Handing Wang received the B.Eng. and Ph.D. degrees from Xidian University, Xi'an, China, in 2010 and 2015. She is currently a professor with School of Artificial Intelligence, Xidian University, Xi'an, China. Dr. Wang is an Associate Editor of IEEE Computational Intelligence Magazine and Complex & Intelligent Systems, chair of the Task Force on Intelligence Systems for Health within the Intelligent Systems Applications Technical Committee of IEEE Computational Intelligence Society. Her research interests include nature-inspired computation, multi- and many-objective optimization, multiple criteria decision making, and real-world problems.

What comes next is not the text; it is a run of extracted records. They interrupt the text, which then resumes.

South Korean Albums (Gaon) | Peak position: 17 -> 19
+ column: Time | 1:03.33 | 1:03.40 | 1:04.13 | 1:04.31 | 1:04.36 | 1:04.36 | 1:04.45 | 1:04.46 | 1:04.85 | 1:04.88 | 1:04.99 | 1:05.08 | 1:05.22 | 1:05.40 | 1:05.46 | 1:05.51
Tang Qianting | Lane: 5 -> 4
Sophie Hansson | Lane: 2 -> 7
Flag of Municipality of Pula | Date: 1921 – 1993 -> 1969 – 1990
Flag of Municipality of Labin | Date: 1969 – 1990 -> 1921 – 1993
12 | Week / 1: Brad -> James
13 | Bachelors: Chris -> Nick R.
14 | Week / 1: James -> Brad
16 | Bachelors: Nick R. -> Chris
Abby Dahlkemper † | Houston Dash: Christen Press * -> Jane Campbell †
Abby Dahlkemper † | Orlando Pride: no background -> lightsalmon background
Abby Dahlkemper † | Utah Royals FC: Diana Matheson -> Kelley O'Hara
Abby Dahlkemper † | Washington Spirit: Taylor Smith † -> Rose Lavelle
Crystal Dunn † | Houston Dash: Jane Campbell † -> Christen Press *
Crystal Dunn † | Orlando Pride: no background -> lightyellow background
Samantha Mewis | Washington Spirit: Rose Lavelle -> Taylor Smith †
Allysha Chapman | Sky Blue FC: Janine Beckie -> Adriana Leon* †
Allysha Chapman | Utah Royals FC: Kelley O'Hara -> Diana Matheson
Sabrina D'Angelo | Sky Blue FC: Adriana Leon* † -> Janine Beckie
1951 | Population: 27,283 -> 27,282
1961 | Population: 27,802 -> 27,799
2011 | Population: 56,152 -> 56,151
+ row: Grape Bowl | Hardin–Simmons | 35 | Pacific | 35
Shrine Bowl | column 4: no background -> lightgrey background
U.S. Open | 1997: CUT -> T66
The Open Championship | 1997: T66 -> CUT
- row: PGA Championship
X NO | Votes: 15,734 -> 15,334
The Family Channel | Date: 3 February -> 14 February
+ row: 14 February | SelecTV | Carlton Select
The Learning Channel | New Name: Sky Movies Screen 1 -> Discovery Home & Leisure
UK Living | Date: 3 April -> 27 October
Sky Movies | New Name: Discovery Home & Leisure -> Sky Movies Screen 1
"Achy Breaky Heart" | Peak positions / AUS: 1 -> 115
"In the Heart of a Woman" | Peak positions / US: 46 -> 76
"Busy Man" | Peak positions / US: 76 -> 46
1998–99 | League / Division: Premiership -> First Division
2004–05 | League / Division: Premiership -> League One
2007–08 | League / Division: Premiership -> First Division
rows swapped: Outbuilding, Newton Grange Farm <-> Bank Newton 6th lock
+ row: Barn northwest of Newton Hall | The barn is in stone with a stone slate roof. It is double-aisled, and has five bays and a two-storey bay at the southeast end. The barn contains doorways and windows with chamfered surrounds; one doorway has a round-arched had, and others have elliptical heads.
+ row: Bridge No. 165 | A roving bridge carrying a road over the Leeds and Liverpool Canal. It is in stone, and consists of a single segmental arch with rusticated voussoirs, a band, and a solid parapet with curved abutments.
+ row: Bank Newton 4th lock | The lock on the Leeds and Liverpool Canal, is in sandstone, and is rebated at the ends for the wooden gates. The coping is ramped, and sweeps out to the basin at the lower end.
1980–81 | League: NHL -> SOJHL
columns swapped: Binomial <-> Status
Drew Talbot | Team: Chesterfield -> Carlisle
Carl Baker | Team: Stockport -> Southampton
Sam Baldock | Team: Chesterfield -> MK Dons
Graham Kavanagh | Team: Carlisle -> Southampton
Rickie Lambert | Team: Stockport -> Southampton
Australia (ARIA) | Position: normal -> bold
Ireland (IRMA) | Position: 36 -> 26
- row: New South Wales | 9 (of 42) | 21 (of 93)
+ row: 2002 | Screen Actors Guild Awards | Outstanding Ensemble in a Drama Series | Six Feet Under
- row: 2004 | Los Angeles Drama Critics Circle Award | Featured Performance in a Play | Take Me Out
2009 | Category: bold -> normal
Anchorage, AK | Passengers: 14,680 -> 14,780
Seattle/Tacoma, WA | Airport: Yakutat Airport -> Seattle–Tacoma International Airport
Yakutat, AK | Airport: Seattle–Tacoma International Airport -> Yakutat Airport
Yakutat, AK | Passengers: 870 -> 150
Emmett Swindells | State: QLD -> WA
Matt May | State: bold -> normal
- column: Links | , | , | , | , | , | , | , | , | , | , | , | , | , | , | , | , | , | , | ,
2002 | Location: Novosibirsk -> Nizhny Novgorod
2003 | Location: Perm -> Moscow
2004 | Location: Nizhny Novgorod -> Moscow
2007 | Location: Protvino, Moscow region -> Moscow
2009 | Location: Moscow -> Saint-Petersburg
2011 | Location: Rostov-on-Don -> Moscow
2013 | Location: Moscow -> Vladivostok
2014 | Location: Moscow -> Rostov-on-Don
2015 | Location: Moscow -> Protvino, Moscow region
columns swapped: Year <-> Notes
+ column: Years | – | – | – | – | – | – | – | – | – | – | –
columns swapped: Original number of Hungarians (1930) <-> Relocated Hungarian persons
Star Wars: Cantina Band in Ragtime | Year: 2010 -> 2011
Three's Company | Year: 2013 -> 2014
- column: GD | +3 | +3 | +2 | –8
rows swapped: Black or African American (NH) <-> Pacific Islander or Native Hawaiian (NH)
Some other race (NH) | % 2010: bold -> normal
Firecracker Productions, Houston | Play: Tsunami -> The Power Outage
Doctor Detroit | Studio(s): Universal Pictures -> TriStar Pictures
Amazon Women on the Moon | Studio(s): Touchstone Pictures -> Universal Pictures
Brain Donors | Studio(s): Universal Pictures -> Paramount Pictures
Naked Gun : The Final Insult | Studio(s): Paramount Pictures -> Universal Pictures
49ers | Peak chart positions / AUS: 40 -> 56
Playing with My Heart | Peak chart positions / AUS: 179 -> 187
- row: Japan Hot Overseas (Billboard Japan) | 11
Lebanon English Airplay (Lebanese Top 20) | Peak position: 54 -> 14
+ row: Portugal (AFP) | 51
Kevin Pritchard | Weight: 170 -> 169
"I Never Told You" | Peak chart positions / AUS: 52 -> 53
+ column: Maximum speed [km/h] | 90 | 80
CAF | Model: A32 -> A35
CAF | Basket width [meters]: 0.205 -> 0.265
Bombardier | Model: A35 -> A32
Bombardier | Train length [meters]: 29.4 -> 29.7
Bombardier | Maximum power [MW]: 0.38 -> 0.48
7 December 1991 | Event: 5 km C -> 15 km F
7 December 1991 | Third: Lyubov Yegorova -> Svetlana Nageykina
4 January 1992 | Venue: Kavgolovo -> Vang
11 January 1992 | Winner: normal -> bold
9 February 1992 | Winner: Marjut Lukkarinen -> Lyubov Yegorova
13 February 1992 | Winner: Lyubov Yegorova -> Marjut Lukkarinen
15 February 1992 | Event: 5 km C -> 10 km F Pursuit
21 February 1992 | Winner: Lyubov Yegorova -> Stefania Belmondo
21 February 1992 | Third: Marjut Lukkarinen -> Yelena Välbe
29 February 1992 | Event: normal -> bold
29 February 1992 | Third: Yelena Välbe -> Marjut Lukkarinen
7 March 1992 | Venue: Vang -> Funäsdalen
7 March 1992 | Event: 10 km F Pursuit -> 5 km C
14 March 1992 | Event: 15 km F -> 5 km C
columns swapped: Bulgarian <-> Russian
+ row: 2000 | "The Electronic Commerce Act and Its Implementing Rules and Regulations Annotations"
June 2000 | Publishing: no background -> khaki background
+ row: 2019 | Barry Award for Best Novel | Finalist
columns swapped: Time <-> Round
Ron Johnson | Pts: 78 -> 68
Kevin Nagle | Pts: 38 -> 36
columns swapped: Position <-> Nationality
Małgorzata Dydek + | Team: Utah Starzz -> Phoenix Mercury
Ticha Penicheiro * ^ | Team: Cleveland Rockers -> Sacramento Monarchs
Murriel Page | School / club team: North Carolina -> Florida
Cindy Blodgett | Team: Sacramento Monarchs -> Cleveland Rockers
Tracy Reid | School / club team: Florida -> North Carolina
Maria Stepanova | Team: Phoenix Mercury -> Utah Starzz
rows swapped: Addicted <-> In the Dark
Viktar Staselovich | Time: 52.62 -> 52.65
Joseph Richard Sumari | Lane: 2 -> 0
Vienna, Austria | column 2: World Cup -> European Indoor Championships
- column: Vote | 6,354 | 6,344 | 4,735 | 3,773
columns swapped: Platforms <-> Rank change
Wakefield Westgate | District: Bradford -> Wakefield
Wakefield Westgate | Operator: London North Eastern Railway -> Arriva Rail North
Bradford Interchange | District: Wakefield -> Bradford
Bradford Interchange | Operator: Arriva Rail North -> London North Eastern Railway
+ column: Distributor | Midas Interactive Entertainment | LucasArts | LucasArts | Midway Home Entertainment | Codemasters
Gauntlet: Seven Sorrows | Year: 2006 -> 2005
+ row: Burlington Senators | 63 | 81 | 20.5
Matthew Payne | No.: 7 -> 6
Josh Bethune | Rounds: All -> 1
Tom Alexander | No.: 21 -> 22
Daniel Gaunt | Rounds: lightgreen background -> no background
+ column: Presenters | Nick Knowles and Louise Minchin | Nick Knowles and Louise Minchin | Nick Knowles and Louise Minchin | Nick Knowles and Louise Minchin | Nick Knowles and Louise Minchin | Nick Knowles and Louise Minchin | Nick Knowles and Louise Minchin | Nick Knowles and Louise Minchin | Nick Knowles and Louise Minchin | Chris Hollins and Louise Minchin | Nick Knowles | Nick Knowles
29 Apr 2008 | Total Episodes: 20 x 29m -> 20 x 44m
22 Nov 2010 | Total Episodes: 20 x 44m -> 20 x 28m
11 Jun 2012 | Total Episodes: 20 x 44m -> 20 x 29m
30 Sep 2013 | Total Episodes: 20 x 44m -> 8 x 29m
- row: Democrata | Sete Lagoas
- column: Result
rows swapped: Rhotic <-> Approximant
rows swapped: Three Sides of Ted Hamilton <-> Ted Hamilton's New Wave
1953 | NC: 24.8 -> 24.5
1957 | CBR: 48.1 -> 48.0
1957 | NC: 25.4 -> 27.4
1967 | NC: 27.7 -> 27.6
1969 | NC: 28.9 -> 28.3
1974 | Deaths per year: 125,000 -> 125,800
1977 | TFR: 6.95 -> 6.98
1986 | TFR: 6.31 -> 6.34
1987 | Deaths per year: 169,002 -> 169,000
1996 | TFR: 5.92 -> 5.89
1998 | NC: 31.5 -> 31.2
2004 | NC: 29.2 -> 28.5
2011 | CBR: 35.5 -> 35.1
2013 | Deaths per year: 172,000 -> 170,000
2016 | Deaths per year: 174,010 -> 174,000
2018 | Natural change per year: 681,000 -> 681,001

She has published over 10 papers in international journal, including IEEE Transactions on Evolutionary Computation (TEVC), IEEE Transactions on Cybernetics (TCYB), and Evolutionary Computation (ECJ).

 
Yaochu Jin

Tinkle Chugh

Dr Tinkle Chugh is a Lecturer in Computer Science at the University of Exeter. He is the Associate Editor of the Complex and Intelligent Systems journal. Between Feb 2018 and June 2020, he worked as a Postdoctoral Research Fellow in the BIG data methods for improving windstorm FOOTprint prediction project funded by Natural Environment Research Council UK. He obtained his PhD degree in Mathematical Information Technology in 2017 from the University of Jyväskylä, Finland. His thesis was a part of the Decision Support for Complex Multiobjective Optimization Problems project, where he collaborated with Finland Distinguished Professor (FiDiPro) Yaochu Jin from the University of Surrey, UK. His research interests are machine learning, data-driven optimization, evolutionary computation, and decision-making.